Eine Studie der PH Zürich untersuchte den Einfluss des Führungsverhaltens von Schulleitungen und der Zusammenarbeit im Team auf die Lehrpersonengesundheit und kam zum Schluss, dass beides ressourcenseitig sehr relevant ist. Einer der grössten Schutzfaktoren für Lehrpersonen ist die soziale Unterstützung. Es lohnt sich für Schulen immer, in die Zusammenarbeit der Teams zu investieren. Dafür zu sorgen, dass sich im Kollegium gute Beziehungen bilden können, dass es in Klassenteams Zeit und Raum für Reflexion und Feedback gibt, am besten bevor Konflikte entstehen. Ich beobachte, dass viele Schulen, die dem Schulnetz 21 beigetreten sind, bei allem, was sie tun, auch die Gesundheit in den Blick nehmen. Es entwickelt sich über die Jahre eine positive, unterstützende Kultur.
Hat die Gesundheit von Lehrpersonen Einfluss auf den Bildungserfolg?
Auch hier zeigen Studien, dass es diesen Zusammenhang eindeutig gibt. Gesunde Lehrpersonen, die sich in der Schule wohlfühlen, erreichen eine bessere Unterrichtsqualität und tragen zu einem positiven Schulklima bei. Dieses wiederum hat einen positiven Einfluss auf die Gesundheit, die Motivation, die Selbstwirksamkeitsüberzeugung und den Lernerfolg von Schüler:innen. Gleichzeitig vermindert ein positives Schulklima Dinge wie Gewalt, Suchtverhalten, Absentismus und psychische Probleme. Die Gesundheit und Zusammenarbeit von Lehr- und Fachpersonen und Schulleitungen ist das Kapital der Schulen, denn sie tragen das Ganze.
Was raten Sie Lehrpersonen, die sich überlastet oder krank fühlen?
Lehrpersonen sollten auf ihre körperlichen und emotionalen Signale achten und negative Veränderungen ernst nehmen. Es ist wichtig, rechtzeitig Massnahmen zu ergreifen, um das eigene Wohlbefinden zu erhalten. Ich empfehle, zuerst das Gespräch mit Vertrauten zu suchen, sei das mit Kolleginnen und Kollegen, mit der Schulleitung oder mit der Schulsozialarbeit. In einem ersten Schritt geht es darum, für sich persönlich die Stressfaktoren herauszuschälen. Über Gespräche, Bücher, Coachings oder allenfalls auch über die bereits erwähnte App. Und sich immer fragen: Was kann ich selbst verändern? Wo kann ich Unterstützung bekommen, damit ich nicht so allein bin? Stress hängt oft auch mit inneren Bildern oder eigenen Mustern zusammen.
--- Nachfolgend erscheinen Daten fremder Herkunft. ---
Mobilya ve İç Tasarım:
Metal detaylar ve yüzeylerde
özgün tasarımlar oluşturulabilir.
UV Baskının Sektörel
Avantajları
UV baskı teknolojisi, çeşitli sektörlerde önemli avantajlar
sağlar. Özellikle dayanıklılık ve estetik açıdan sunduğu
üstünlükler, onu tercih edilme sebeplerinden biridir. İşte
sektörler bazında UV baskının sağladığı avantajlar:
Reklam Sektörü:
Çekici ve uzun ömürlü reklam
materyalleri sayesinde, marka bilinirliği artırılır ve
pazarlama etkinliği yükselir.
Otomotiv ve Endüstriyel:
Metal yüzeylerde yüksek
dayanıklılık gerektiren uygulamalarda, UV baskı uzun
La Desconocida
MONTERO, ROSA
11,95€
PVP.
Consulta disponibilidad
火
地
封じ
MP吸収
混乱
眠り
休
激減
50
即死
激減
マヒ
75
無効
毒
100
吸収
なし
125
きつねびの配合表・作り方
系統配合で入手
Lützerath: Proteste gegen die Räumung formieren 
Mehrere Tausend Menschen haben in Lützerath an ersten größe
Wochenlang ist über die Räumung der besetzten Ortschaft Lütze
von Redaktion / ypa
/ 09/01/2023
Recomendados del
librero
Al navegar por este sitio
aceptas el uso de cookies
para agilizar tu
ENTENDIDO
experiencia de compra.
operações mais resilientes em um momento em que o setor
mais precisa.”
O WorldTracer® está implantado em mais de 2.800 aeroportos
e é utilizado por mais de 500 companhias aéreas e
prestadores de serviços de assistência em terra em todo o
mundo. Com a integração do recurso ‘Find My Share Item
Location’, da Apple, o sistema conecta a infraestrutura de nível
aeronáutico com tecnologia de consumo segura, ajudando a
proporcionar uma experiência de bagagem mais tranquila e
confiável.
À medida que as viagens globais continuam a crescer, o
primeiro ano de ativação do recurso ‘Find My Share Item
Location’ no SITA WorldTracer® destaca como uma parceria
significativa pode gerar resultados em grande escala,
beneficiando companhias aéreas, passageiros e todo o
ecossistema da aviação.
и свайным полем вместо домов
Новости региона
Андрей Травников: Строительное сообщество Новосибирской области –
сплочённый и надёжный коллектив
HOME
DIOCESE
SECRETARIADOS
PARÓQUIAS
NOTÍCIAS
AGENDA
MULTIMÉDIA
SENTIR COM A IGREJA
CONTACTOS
Die Schwierigkeit ist, erkannte Stressfaktoren im Alltag zu verändern. Oft schafft man das aber nicht allein. Fühlt sich eine Lehrperson über längere Zeit nicht gut, sollte sie sich unbedingt an eine Fachperson wenden. Eine Möglichkeit ist das kostenlose Beratungstelefon der PH Zürich.
Wird sich die Lehrpersonengesundheit stabilisieren in den kommenden Jahren?
Das ist schwierig zu sagen. Die Sensibilisierung für das Thema Gesundheit in der Gesellschaft und auch in den Schulen ist grösser geworden und der Stellenwert der Arbeit verändert sich. Vielen Leuten ist heute bewusst, dass es eine gesunde Life-Balance braucht. Trotzdem ist die Vorstellung noch stark verbreitet, dass ich als Lehrperson alles wissen und alles alleine schaffen muss. Der Lehrberuf ist jedoch heute so komplex geworden, dass er nicht mehr allein ausgeführt werden kann, es braucht die Vernetzung und die enge Zusammenarbeit mit anderen. Dazu muss sich auch am Berufsbild in den Köpfen etwas ändern. Darin sehe ich einen Schlüssel der Lehrpersonengesundheit.